For all the tools to be in the book, to not require anything outside the book save the language, is a huge claim.


How is this claim not contradictory, one may plausibly add, if the very linguisticality of the Quran is itself external or preconditional to its comprehensibility? The answer is that, much like in complex physics equations that explain the mechanics of the physical world, that enable you to phone a friend on the other side of the world, and moreover to do it from the window seat of a plane that itself is traveling across the world, to understand the speed of sound, of light, to learn about a distant galaxy; we start with simple numbers—natural, whole, rational, irrational, complex, etc.—and then build from these a proposition as complex as E = mc^2, or the Schrödinger equation, which, when broken all the way down, consists in the same elements used to count the number of apples in a fruit stall. The case is likewise in the Quran; the vernacular tongue, basic Arabic, is just the critical mass by which to make the sort of leap which number permits with applied sciences.

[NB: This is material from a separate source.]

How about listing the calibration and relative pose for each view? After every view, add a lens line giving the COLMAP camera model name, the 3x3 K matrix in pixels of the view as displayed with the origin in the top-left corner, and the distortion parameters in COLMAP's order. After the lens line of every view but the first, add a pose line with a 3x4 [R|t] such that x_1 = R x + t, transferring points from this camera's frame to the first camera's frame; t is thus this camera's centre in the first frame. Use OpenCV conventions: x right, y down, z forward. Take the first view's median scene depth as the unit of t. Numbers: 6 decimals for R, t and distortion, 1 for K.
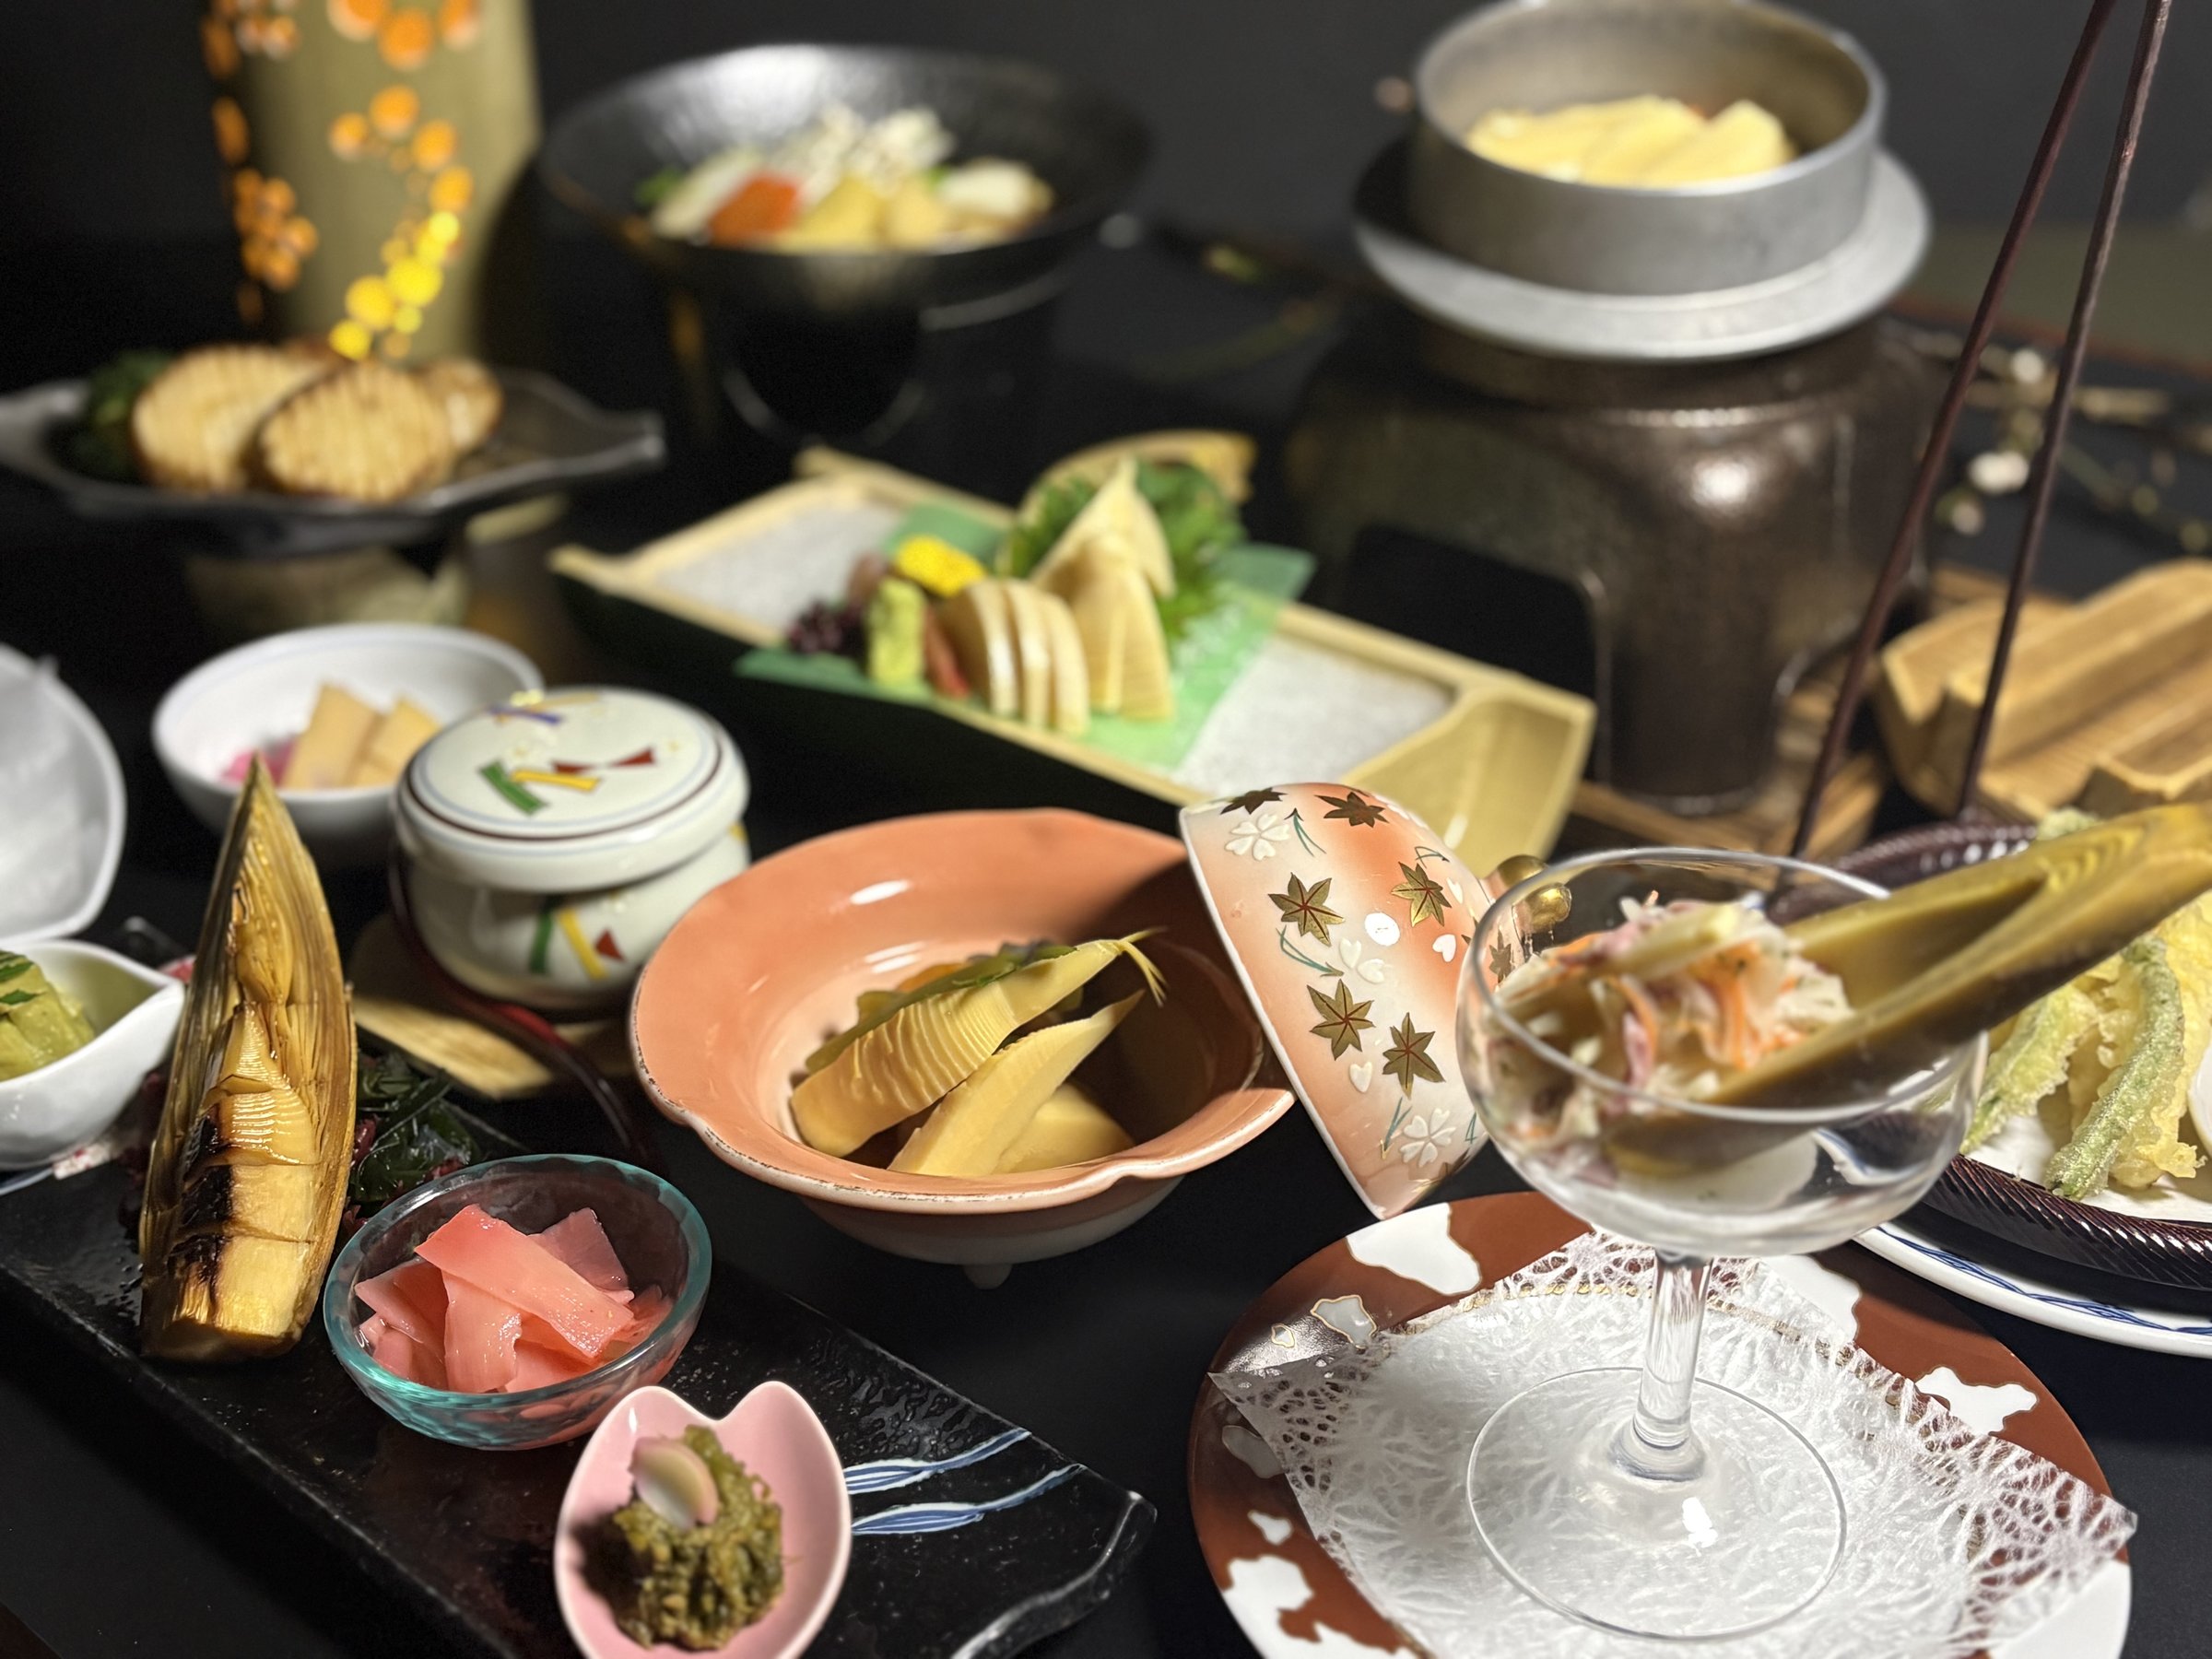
lens RADIAL K [[2576.8, 0, 1114.5], [0, 2576.8, 832.7], [0, 0, 1]] dist [0.003893, 0.000000]
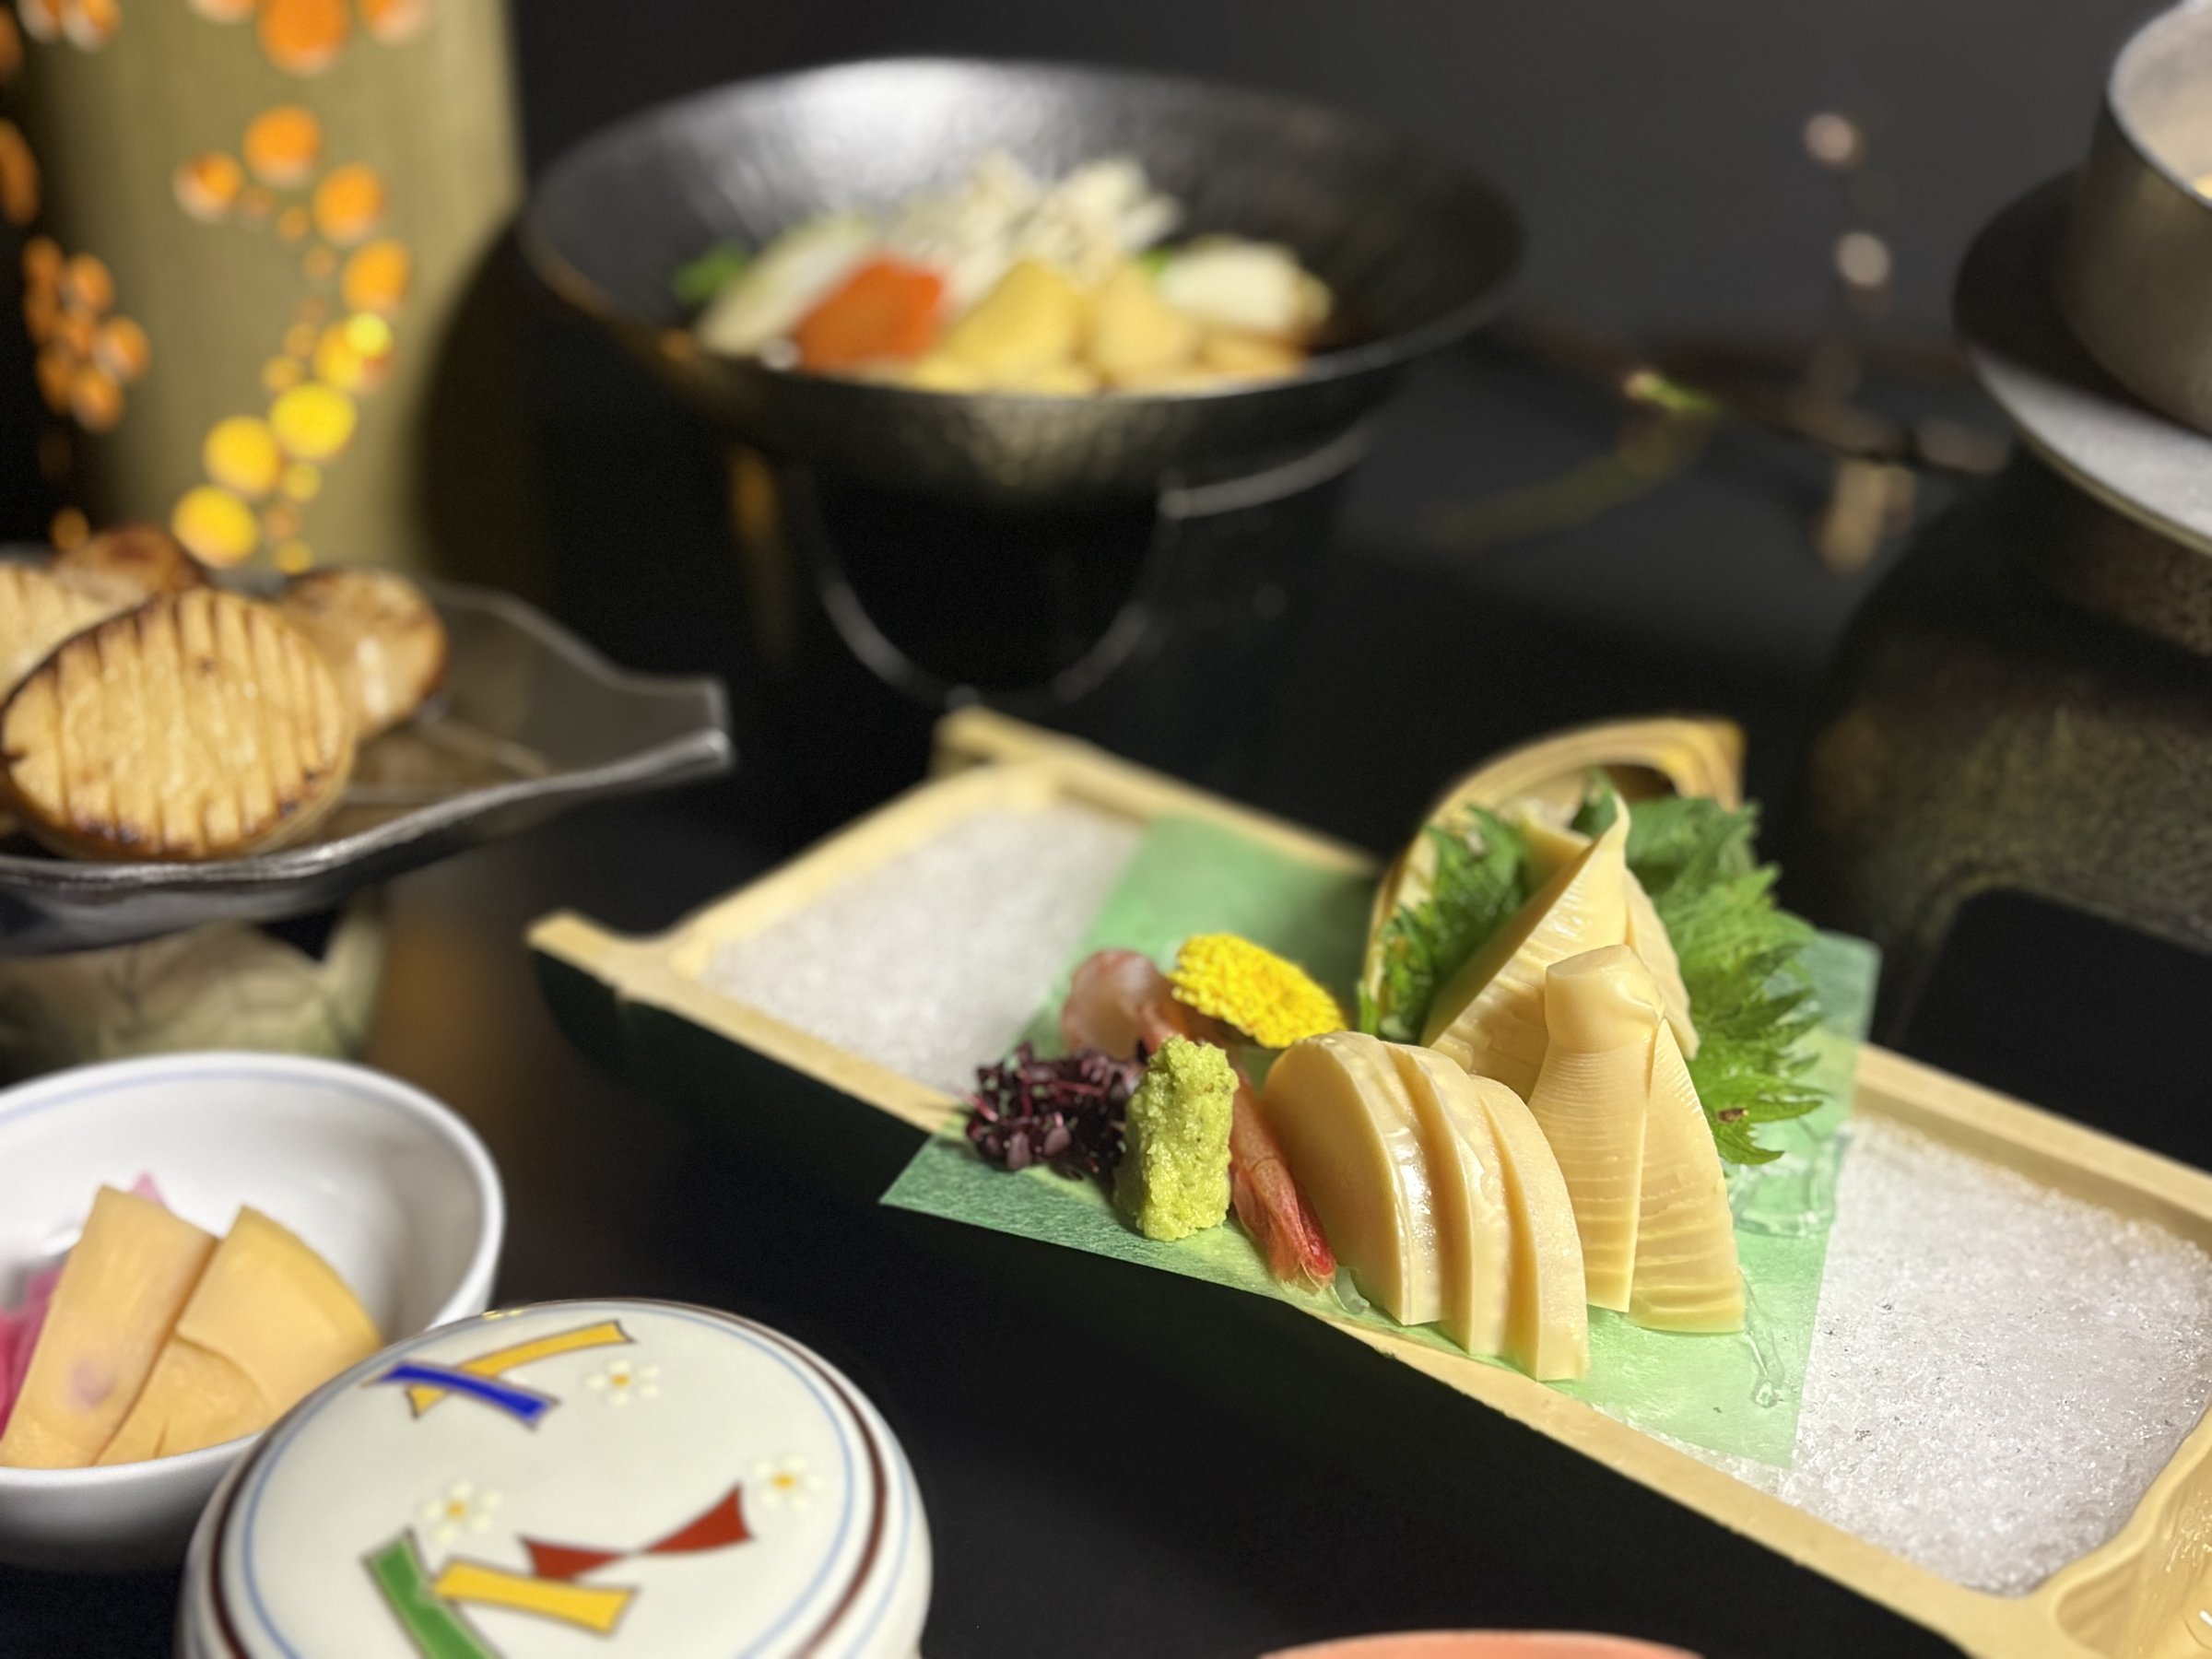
lens RADIAL K [[2576.8, 0, 1098.5], [0, 2576.8, 825.3], [0, 0, 1]] dist [0.003893, 0.000000]
pose [[0.999910, 0.011996, 0.006085, -0.089740], [-0.011798, 0.999431, -0.031596, -0.103981], [-0.006460, 0.031521, 0.999482, 0.400287]]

Once enclosed within the sphere of the Quran, the sort of exercise that begins to take shape is purely relational; it becomes a matter of understanding the relation between concepts. In fact, we obtain concepts from the relations between concepts, much like a word or a verse is formed from the constituency of words and phrases—they are not simply given to us. If given, they are given in the context of some relation. All ambiguity is an ambiguity of relation; for when it happens that we don’t know what a certain word means, what you’re really saying is, "I don’t know the context of the word; I don’t have, in the Kantian phrase, ‘the conditions for its possibility.’


"For I see that the word, though ambiguous, is still a system of words, of letters strung together in a certain way; these letters are not nothing, not things that are meaningless outside the construct of the word or sentence. They are the same thing which the mathematician or logician calls quantifiers, operators, variables; they are atomic propositions endowed with laws and rules, i.e., ways in which they can be combined and ways in which they can’t.


They convey operations covering various orders of logic, placeholders for principles that one would call metaphysical, placeholders for universals, for particulars, different forms of the copula. In fact, even as we descend into this fine system of pattern symbolics (as Whorf would call them) and study those fine, call them, computations, we find that the Quran accounts for them just as rigorously, and it’s as important for the studious reader to understand them as closely as any word or sentence or phrase.

"Or a little more—and recite the Quran ˹properly˺ in a measured way.
"أَوْ زِدْ عَلَيْهِ وَرَتِّلِ ٱلْقُرْءَانَ تَرْتِيلًا (Quran 73:4)

This condition points to a larger constellation in whose terms alone an ambiguous word is to be understood. The assimilation process thus varies in this way: from the ambiguity of the part, we proceed to the whole that subsumes and gives the part its meaning. We do this simply by understanding every context in which the designated word is mentioned. It’s strange how the word begins to hatch and its meaning slowly ‘emerges’ when opposed to every instance of its use, for as in Einstein’s theory of relativity, the uniformity of the speed of light is gleaned from the relativity of reference frames, the different perspectives from which judgment is cast. Strangely enough, the same methodology applies here, a model whose philological equivalent is found in the Kantian maxim (A111/B147, above); this is the trick that, once grasped, assures us as to the complete and ‘self-contained’ nature of the Quran.